**Problem to work on:**
Exactly as they appear below, repeat the lines from the one with "Lebih Panjang dan Tebal Tanpa Ribet!" through the one with "Fətəli xan Xoyski". Drop every picture.

**Records supplied:**
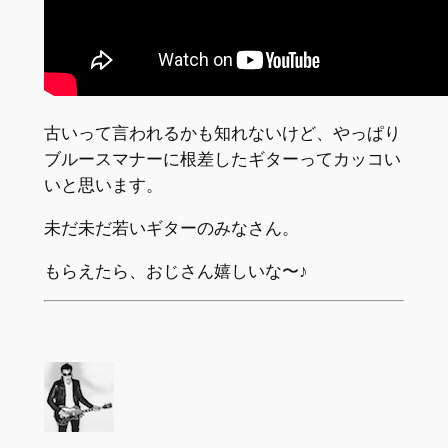
古いって言われるかも知れないけど、やっぱり
ブルースマナーに根差したギターってカッコい
いと思います。
未だ未だ若いギターのみなさん。
もらえたら、おじさん嬉しいな〜♪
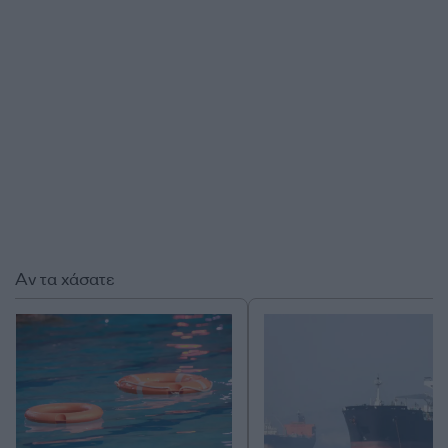
Αν τα χάσατε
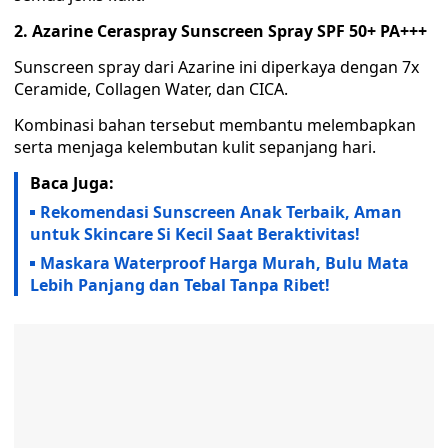
2. Azarine Ceraspray Sunscreen Spray SPF 50+ PA+++
Sunscreen spray dari Azarine ini diperkaya dengan 7x
Ceramide, Collagen Water, dan CICA.
Kombinasi bahan tersebut membantu melembapkan
serta menjaga kelembutan kulit sepanjang hari.
Baca Juga:
Rekomendasi Sunscreen Anak Terbaik, Aman
untuk Skincare Si Kecil Saat Beraktivitas!
Maskara Waterproof Harga Murah, Bulu Mata
Lebih Panjang dan Tebal Tanpa Ribet!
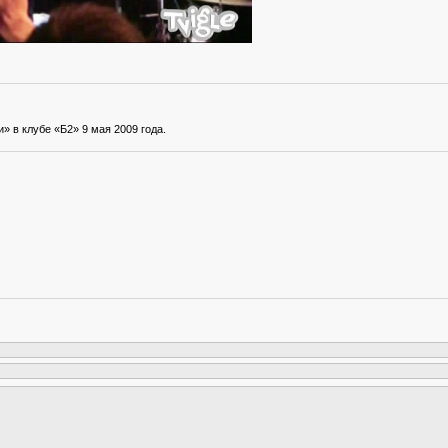
 в клубе «Б2» 9 мая 2009 года.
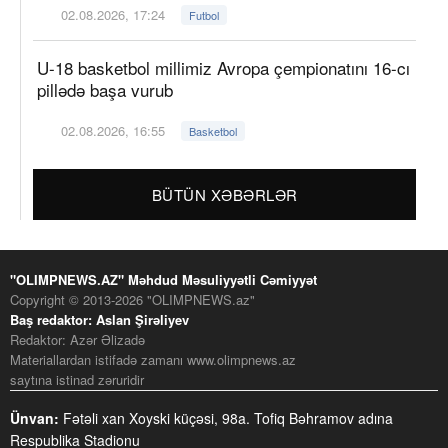
02.08.2026, 17:24
Futbol
U-18 basketbol millimiz Avropa çempionatını 16-cı
pillədə başa vurub
02.08.2026, 16:55
Basketbol
BÜTÜN XƏBƏRLƏR
"OLIMPNEWS.AZ" Məhdud Məsuliyyətli Cəmiyyət
Copyright © 2013-2026 "OLIMPNEWS.az"
Baş redaktor: Aslan Şirəliyev
Redaktor: Azər Əlizadə
Materiallardan istifadə zamanı www.olimpnews.az
saytına istinad zəruridir
Ünvan:
Fətəli xan Xoyski küçəsi, 98a. Tofiq Bəhramov adına
Respublika Stadionu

**Task answer:**
Lebih Panjang dan Tebal Tanpa Ribet!
 в клубе «Б2» 9 мая 2009 года.
02.08.2026, 17:24
Futbol
U-18 basketbol millimiz Avropa çempionatını 16-cı
pillədə başa vurub
02.08.2026, 16:55
Basketbol
BÜTÜN XƏBƏRLƏR
"OLIMPNEWS.AZ" Məhdud Məsuliyyətli Cəmiyyət
Copyright © 2013-2026 "OLIMPNEWS.az"
Baş redaktor: Aslan Şirəliyev
Redaktor: Azər Əlizadə
Materiallardan istifadə zamanı www.olimpnews.az
saytına istinad zəruridir
Ünvan:
Fətəli xan Xoyski küçəsi, 98a. Tofiq Bəhramov adına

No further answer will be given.